Friday, September 08, 2006

Old Foreign Policy - Competance = The Bush Doctrine

Borrowing liberally (heh) from American Footprints, I quote Anatol Lieven of the Financial Times:

The Bush administration’s ideological rhetoric concerning US policy in the Middle East has become separated from the policy itself to an extent almost reminiscent of the former Soviet Union. According to the rhetoric, the US has adopted democratisation as the core of its political strategy and made a clean break with its past strategy of propping up local dictatorships and playing one country and ethno-religious group against another.

In practice – especially since the latest conflict in Lebanon – US strategy relies entirely on the ability of pro-American authoritarian regimes in Egypt, Jordan and Saudi Arabia to control the anger of their populations at US and Israeli policies. To help keep these Sunni regimes in line, Washington relies on their fear of an expansion of Iranian and Shia influence. This is precisely the dominant US strategy of the past generation, except for periods when Saddam Hussein’s Iraq replaced Iran as the chief regional bogeyman. President George W. Bush’s language of democracy is also accompanied by utter contempt for the views of potential voters in the region.

This glaring clash between rhetoric and reality is odd, but much odder is the degree to which it has gone un­remarked by the US political class and even most of the media. Of course, criticisms have been raised on both the left and right. But the Democratic party and the US media have not made nearly as much of this contradiction, and the dangers it embodies, as one might have expected.

This is so true, it's disheartening. I cannot tell you how many times I've read some "mainstream" critique of the Bush "doctrine" that in essence says "But how can Bush and the neo-cons really think that we can spread freedom by forceful regime change? Can they really think such an idealistic approach protects American interests?" Well no, they can't as I've written before, but you've hardly read as much in the last three and a half years since we invaded Iraq, or almost five years since we toppled the Taliban. Now to be fair, you read plenty of stuff about the disconnect of Bush's rhetoric and our policies of detention and indefinite imprisonment of terrorists and non-terrorists alike, but hardly anybody has said "Wait, this Bush doctrine is a bag of s-." Nearly every action this administration has taken in the sphere of foreign policy has been motivated by American self-interest (based on real or hyped dangers) or the self-interest of Bush and his party at the polls.
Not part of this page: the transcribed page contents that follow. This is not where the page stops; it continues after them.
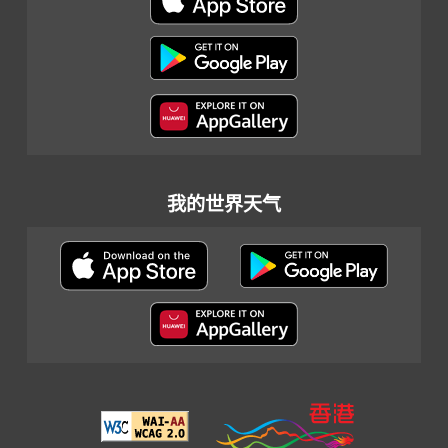
我的世界天气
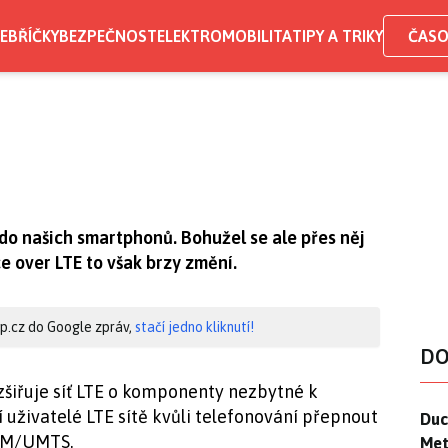
EBŘÍČKY
BEZPEČNOST
ELEKTROMOBILITA
TIPY A TRIKY
ČASO
L do našich smartphonů. Bohužel se ale přes něj
e over LTE to však brzy změní.
hip.cz do Google zpráv,
stačí jedno kliknutí!
DO
zšiřuje síť LTE o komponenty nezbytné k
 uživatelé LTE sítě kvůli telefonování přepnout
Duck
Duc
GSM/UMTS.
Mety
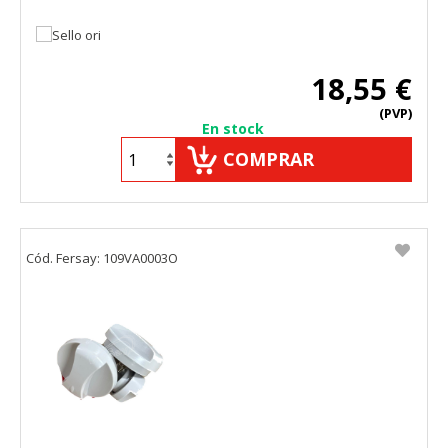
18,55 €
(PVP)
En stock
COMPRAR
Cód. Fersay: 109VA0003O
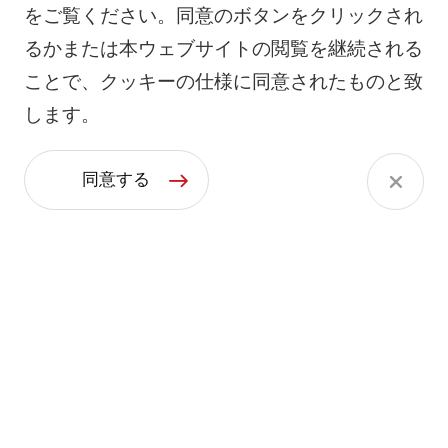
をご覧ください。同意のボタンをクリックされ
るかまたは本ウェブサイトの閲覧を継続される
ことで、クッキーの仕様に同意されたものと致
します。
同意する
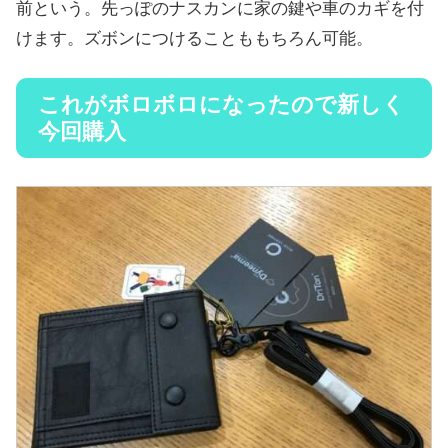
前という。先っぽのナスカンに家の鍵や車のカギを付
けます。ズボンにつけることももちろん可能。
これがボロボロになったので新しく
今回購入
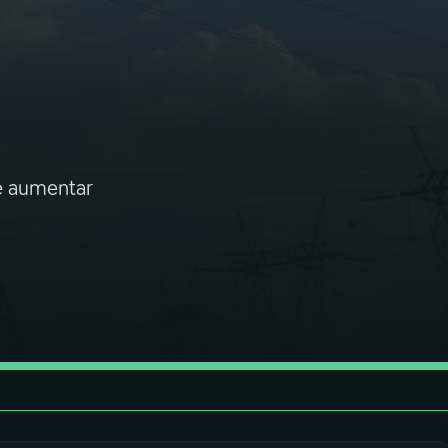
ve aumentar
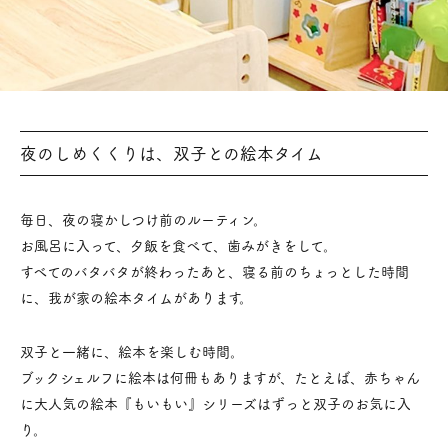
夜のしめくくりは、双子との絵本タイム
毎日、夜の寝かしつけ前のルーティン。
お風呂に入って、夕飯を食べて、歯みがきをして。
すべてのバタバタが終わったあと、寝る前のちょっとした時間
に、我が家の絵本タイムがあります。
双子と一緒に、絵本を楽しむ時間。
ブックシェルフに絵本は何冊もありますが、たとえば、赤ちゃん
に大人気の絵本『もいもい』シリーズはずっと双子のお気に入
り。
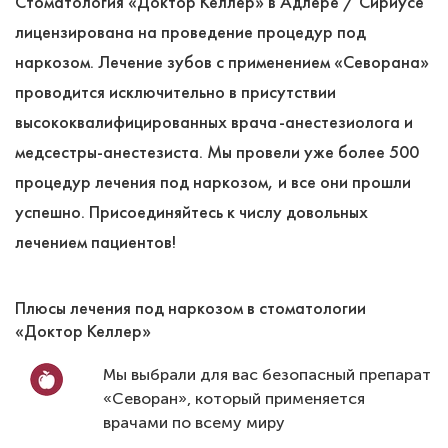
Стоматология «Доктор Келлер» в Адлере / Сириусе
лицензирована на проведение процедур под
наркозом. Лечение зубов с применением «Севорана»
проводится исключительно в присутствии
высококвалифицированных врача-анестезиолога и
медсестры-анестезиста. Мы провели уже более 500
процедур лечения под наркозом, и все они прошли
успешно. Присоединяйтесь к числу довольных
лечением пациентов!
Плюсы лечения под наркозом в стоматологии
«Доктор Келлер»
Мы выбрали для вас безопасный препарат
«Севоран», который применяется
врачами по всему миру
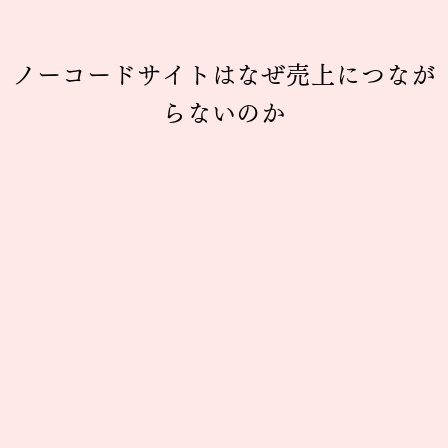
ノーコードサイトはなぜ売上につなが
らないのか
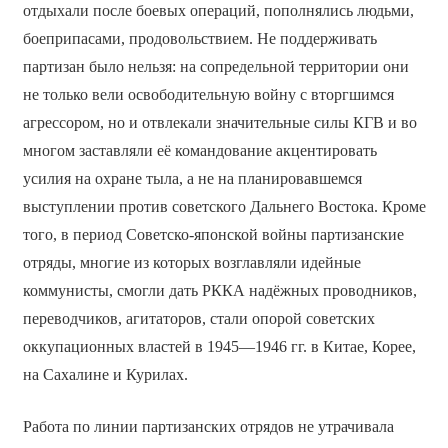
отдыхали после боевых операций, пополнялись людьми,
боеприпасами, продовольствием. Не поддерживать
партизан было нельзя: на сопредельной территории они
не только вели освободительную войну с вторгшимся
агрессором, но и отвлекали значительные силы КГВ и во
многом заставляли её командование акцентировать
усилия на охране тыла, а не на планировавшемся
выступлении против советского Дальнего Востока. Кроме
того, в период Советско-японской войны партизанские
отряды, многие из которых возглавляли идейные
коммунисты, смогли дать РККА надёжных проводников,
переводчиков, агитаторов, стали опорой советских
оккупационных властей в 1945—1946 гг. в Китае, Корее,
на Сахалине и Курилах.
Работа по линии партизанских отрядов не утрачивала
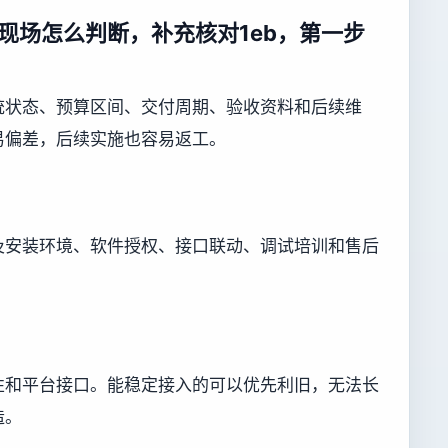
现场怎么判断，补充核对1eb，第一步
统状态、预算区间、交付周期、验收资料和后续维
易偏差，后续实施也容易返工。
及安装环境、软件授权、接口联动、调试培训和售后
性和平台接口。能稳定接入的可以优先利旧，无法长
造。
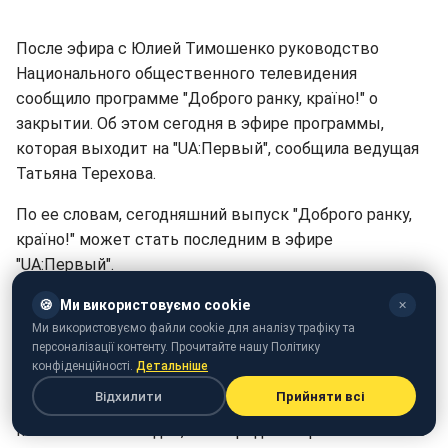
После эфира с Юлией Тимошенко руководство
Национального общественного телевидения
сообщило программе "Доброго ранку, країно!" о
закрытии. Об этом сегодня в эфире программы,
которая выходит на "UA:Первый", сообщила ведущая
Татьяна Терехова.
По ее словам, сегодняшний выпуск "Доброго ранку,
країно!" может стать последним в эфире
"UA:Первый".
"После эфира с Юлией Тимошенко руководство
🍪
Ми використовуємо cookie
✕
Ми використовуємо файли cookie для аналізу трафіку та
Национального общественного телевидения
персоналізації контенту. Прочитайте нашу Політику
сообщило, что нас закрывают. То есть канал
конфіденційності.
Детальніше
закрывает самую рейтинговую программу в эфире
Відхилити
Прийняти всі
"UA:Первый" после интервью с оппозиционным
политиком. Очевидно, что перед выборами власти не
The only thing "new" about the Bush foreign policy approach is the lack of coherance with which it's been formulated and the lack of competency with which it's been carried out. It's obvious, it's been obvious for a long time, but I wish a few other people beyond left-wing bloggers such as myself would just come out and say it. This is a start, but it's long past time to pull back the curtain on the wizardry of the Bush "doctrine."